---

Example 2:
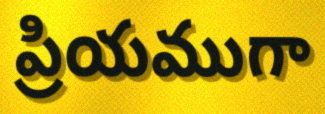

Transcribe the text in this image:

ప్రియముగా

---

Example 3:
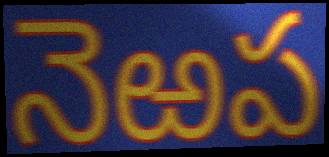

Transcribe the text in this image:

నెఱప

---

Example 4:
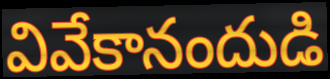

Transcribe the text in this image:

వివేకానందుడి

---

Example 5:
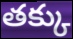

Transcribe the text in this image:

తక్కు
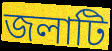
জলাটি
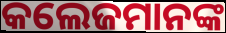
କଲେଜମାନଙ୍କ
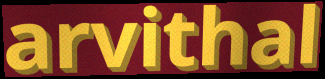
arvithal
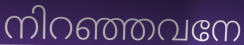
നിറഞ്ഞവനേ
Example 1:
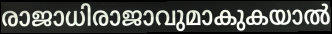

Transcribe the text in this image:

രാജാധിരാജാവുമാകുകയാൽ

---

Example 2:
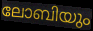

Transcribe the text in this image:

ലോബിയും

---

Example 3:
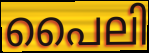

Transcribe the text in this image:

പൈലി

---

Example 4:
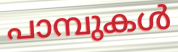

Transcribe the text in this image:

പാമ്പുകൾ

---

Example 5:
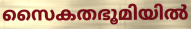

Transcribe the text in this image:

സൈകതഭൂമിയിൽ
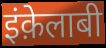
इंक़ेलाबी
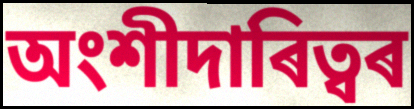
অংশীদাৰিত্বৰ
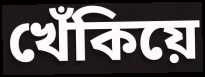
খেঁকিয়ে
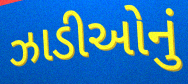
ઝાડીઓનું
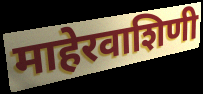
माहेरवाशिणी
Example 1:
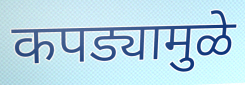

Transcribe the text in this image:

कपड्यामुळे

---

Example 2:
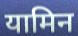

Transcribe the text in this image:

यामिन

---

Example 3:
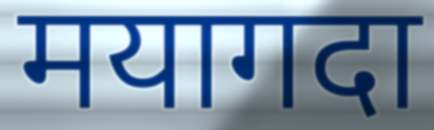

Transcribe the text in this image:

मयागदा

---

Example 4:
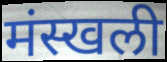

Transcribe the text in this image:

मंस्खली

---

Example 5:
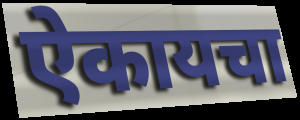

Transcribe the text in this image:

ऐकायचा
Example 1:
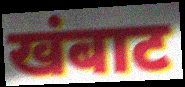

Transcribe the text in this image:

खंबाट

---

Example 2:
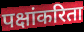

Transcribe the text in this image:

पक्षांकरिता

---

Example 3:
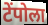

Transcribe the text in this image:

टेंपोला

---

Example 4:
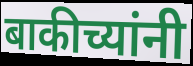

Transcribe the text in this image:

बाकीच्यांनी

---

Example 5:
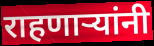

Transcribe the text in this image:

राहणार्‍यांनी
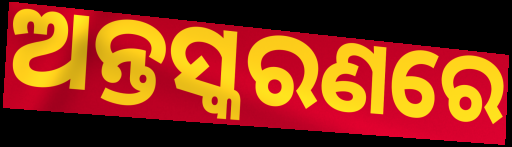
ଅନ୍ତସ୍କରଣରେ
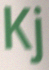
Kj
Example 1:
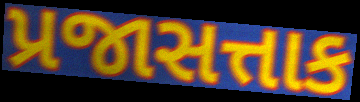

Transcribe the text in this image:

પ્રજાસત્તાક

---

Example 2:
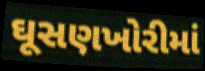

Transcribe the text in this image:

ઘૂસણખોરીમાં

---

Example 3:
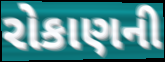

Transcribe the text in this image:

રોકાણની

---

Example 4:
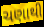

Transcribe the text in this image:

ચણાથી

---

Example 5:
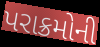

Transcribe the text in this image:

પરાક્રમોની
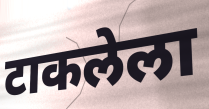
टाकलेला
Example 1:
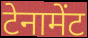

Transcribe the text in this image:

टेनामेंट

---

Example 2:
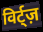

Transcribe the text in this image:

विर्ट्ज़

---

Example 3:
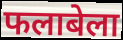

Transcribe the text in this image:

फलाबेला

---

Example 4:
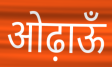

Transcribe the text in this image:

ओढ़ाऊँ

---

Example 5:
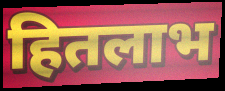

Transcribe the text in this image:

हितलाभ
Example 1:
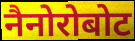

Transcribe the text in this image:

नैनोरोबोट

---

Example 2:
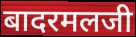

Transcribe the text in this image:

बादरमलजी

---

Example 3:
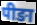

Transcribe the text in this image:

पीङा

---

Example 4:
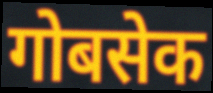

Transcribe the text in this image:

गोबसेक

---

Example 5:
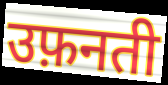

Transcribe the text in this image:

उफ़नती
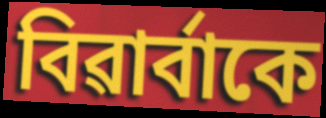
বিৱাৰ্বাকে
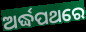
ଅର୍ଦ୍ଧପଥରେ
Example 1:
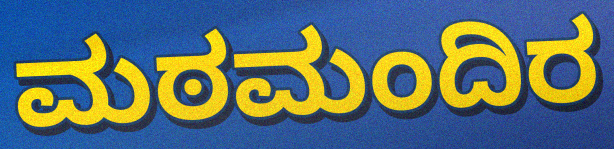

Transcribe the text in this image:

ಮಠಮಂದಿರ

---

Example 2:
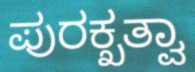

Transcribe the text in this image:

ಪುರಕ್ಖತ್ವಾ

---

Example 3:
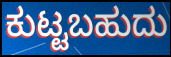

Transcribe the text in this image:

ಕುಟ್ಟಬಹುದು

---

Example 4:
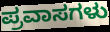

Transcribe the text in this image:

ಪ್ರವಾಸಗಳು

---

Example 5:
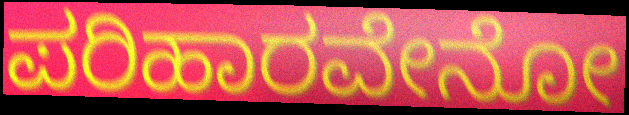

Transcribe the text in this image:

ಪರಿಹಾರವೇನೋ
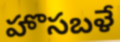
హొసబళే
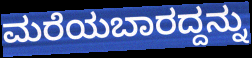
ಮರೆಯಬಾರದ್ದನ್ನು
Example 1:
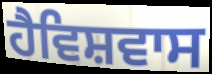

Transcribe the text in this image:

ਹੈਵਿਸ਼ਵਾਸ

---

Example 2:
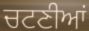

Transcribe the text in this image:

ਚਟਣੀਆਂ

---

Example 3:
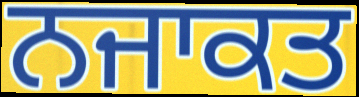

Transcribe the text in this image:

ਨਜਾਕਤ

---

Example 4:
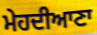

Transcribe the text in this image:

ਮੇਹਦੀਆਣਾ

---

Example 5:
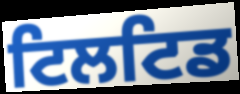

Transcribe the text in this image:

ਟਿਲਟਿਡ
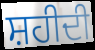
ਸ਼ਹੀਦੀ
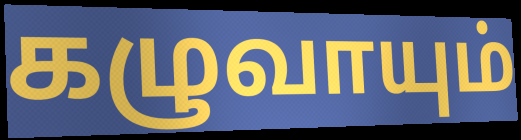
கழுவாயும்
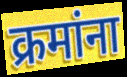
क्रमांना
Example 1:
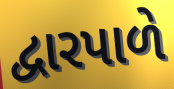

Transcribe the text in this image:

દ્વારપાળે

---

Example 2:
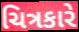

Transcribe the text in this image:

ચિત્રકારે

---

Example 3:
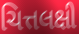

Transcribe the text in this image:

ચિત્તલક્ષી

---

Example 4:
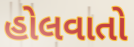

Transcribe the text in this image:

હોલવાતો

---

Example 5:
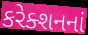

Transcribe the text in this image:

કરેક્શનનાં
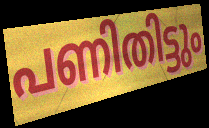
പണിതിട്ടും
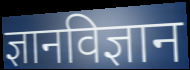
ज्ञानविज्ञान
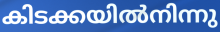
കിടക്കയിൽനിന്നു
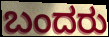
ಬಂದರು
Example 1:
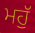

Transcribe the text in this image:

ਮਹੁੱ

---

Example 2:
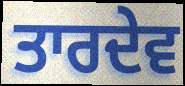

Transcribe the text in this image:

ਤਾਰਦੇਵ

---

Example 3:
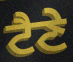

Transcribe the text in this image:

__________

*The task*
With the pictures excluded, retype the records above verbatim.

*Reply to the task*
---

Example 2:

Transcribe the text in this image:

ప్రియముగా

---

Example 3:

Transcribe the text in this image:

నెఱప

---

Example 4:

Transcribe the text in this image:

వివేకానందుడి

---

Example 5:

Transcribe the text in this image:

తక్కు
জলাটি
କଲେଜମାନଙ୍କ
arvithal
നിറഞ്ഞവനേ
Example 1:

Transcribe the text in this image:

രാജാധിരാജാവുമാകുകയാൽ

---

Example 2:

Transcribe the text in this image:

ലോബിയും

---

Example 3:

Transcribe the text in this image:

പൈലി

---

Example 4:

Transcribe the text in this image:

പാമ്പുകൾ

---

Example 5:

Transcribe the text in this image:

സൈകതഭൂമിയിൽ
इंक़ेलाबी
অংশীদাৰিত্বৰ
খেঁকিয়ে
ઝાડીઓનું
माहेरवाशिणी
Example 1:

Transcribe the text in this image:

कपड्यामुळे

---

Example 2:

Transcribe the text in this image:

यामिन

---

Example 3:

Transcribe the text in this image:

मयागदा

---

Example 4:

Transcribe the text in this image:

मंस्खली

---

Example 5:

Transcribe the text in this image:

ऐकायचा
Example 1:

Transcribe the text in this image:

खंबाट

---

Example 2:

Transcribe the text in this image:

पक्षांकरिता

---

Example 3:

Transcribe the text in this image:

टेंपोला

---

Example 4:

Transcribe the text in this image:

बाकीच्यांनी

---

Example 5:

Transcribe the text in this image:

राहणार्‍यांनी
ଅନ୍ତସ୍କରଣରେ
Kj
Example 1:

Transcribe the text in this image:

પ્રજાસત્તાક

---

Example 2:

Transcribe the text in this image:

ઘૂસણખોરીમાં

---

Example 3:

Transcribe the text in this image:

રોકાણની

---

Example 4:

Transcribe the text in this image:

ચણાથી

---

Example 5:

Transcribe the text in this image:

પરાક્રમોની
टाकलेला
Example 1:

Transcribe the text in this image:

टेनामेंट

---

Example 2:

Transcribe the text in this image:

विर्ट्ज़

---

Example 3:

Transcribe the text in this image:

फलाबेला

---

Example 4:

Transcribe the text in this image:

ओढ़ाऊँ

---

Example 5:

Transcribe the text in this image:

हितलाभ
Example 1:

Transcribe the text in this image:

नैनोरोबोट

---

Example 2:

Transcribe the text in this image:

बादरमलजी

---

Example 3:

Transcribe the text in this image:

पीङा

---

Example 4:

Transcribe the text in this image:

गोबसेक

---

Example 5:

Transcribe the text in this image:

उफ़नती
বিৱাৰ্বাকে
ଅର୍ଦ୍ଧପଥରେ
Example 1:

Transcribe the text in this image:

ಮಠಮಂದಿರ

---

Example 2:

Transcribe the text in this image:

ಪುರಕ್ಖತ್ವಾ

---

Example 3:

Transcribe the text in this image:

ಕುಟ್ಟಬಹುದು

---

Example 4:

Transcribe the text in this image:

ಪ್ರವಾಸಗಳು

---

Example 5:

Transcribe the text in this image:

ಪರಿಹಾರವೇನೋ
హొసబళే
ಮರೆಯಬಾರದ್ದನ್ನು
Example 1:

Transcribe the text in this image:

ਹੈਵਿਸ਼ਵਾਸ

---

Example 2:

Transcribe the text in this image:

ਚਟਣੀਆਂ

---

Example 3:

Transcribe the text in this image:

ਨਜਾਕਤ

---

Example 4:

Transcribe the text in this image:

ਮੇਹਦੀਆਣਾ

---

Example 5:

Transcribe the text in this image:

ਟਿਲਟਿਡ
ਸ਼ਹੀਦੀ
கழுவாயும்
क्रमांना
Example 1:

Transcribe the text in this image:

દ્વારપાળે

---

Example 2:

Transcribe the text in this image:

ચિત્રકારે

---

Example 3:

Transcribe the text in this image:

ચિત્તલક્ષી

---

Example 4:

Transcribe the text in this image:

હોલવાતો

---

Example 5:

Transcribe the text in this image:

કરેક્શનનાં
പണിതിട്ടും
ज्ञानविज्ञान
കിടക്കയിൽനിന്നു
ಬಂದರು
Example 1:

Transcribe the text in this image:

ਮਹੁੱ

---

Example 2:

Transcribe the text in this image:

ਤਾਰਦੇਵ

---

Example 3:

Transcribe the text in this image:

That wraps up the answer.